Outward

Uganda’s Constitutional Court Strikes Down Hideous Anti-Gay Law

Tell it to the Constitutional Court!

Photo by Trevor Snapp/AFP/Getty Images

Some much-needed good news out of Uganda: On Friday, the country’s Constitutional Court struck down a viciously anti-gay law passed in February. Under the law, gay people faced life imprisonment for having gay sex and seven years in prison for “attempting to commit homosexuality” or “promoting” homosexuality. The law applied to businesses and NGOs, whose directors faced seven years in prison if they dared to “promote” homosexuality in Uganda.

The legal triumph of the ruling was tempered somewhat by the fact that the court did not rule on the merits of the case. Rather, the judges held that parliament had not reached a quorum when the bill was passed, a technicality that renders the law a nullity. The ruling, then, is obviously problematic, as it implies that if parliament simply re-passes the bill with the requisite quorum, it might be constitutionally valid.

Still, the petitioners who brought the case, including journalist Andrew Mwenda, were celebrating a total victory on Friday, declaring the measure “dead as a door nail.” In its few months of life, the law—which was passed with the vigorous lobbying of American evangelicals—had already spurred a wave of anti-gay violence and endangered the country’s health. It’s unclear whether the genie of homophobic brutality can now be put back in the bottle, but at least that bloodshed will no longer occur with the not-so-tacit blessing of the state.

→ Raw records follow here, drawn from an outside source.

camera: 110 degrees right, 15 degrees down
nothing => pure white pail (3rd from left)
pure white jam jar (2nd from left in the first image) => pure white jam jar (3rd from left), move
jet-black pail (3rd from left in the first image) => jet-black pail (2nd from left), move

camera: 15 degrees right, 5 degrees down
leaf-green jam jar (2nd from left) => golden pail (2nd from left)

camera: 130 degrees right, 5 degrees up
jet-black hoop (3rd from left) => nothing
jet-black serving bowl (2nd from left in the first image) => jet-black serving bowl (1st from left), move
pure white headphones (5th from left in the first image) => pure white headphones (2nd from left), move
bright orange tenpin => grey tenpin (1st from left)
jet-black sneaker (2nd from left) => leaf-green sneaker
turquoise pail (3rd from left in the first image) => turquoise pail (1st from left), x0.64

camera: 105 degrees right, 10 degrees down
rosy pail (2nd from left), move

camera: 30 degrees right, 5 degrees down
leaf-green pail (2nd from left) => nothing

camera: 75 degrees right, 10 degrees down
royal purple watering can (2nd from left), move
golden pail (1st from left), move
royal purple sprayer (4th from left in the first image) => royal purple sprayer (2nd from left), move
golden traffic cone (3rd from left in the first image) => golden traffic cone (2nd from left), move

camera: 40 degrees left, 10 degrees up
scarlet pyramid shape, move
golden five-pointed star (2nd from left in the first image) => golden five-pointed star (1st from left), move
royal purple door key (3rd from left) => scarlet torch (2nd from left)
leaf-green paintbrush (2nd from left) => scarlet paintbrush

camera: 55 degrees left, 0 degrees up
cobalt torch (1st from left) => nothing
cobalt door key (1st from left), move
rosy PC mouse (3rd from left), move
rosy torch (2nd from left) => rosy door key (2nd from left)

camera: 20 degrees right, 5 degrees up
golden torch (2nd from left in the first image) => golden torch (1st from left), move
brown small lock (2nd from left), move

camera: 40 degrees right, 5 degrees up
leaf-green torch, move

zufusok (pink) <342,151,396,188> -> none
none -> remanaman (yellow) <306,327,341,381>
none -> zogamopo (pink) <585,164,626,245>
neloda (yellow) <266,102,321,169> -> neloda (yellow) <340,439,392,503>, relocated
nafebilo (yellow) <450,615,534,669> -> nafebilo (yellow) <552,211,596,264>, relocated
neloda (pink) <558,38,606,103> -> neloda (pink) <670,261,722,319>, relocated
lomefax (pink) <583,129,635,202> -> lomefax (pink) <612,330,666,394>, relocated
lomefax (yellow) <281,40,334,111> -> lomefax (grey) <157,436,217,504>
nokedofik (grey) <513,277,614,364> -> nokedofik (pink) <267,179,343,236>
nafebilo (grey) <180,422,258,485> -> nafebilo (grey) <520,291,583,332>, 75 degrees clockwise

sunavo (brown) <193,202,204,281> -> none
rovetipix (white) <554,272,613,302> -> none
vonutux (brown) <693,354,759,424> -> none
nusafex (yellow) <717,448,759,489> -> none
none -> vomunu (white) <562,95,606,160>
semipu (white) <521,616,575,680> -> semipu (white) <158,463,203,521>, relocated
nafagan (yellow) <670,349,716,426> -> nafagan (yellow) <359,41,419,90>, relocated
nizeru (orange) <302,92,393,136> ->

Ironically, one of the biggest winners of the ruling is Ugandan President Yoweri Museveni, a vocal supporter of the law. Museveni will be attending President Barack Obama’s U.S.-Africa Leaders Summit in Washington next week, where his country’s anti-gay views were expected to be a point of contention. In recent months, the United States has imposed sanctions on the country—and cut funds to several American programs co-run with Ugandan authorities—as a direct result of the anti-gay law’s passage and implementation. (Several other countries, as well as the World Bank, also froze aid on account of the law.) With the act officially nullified, Museveni will be in a good position to lobby for the sanctions to be reversed.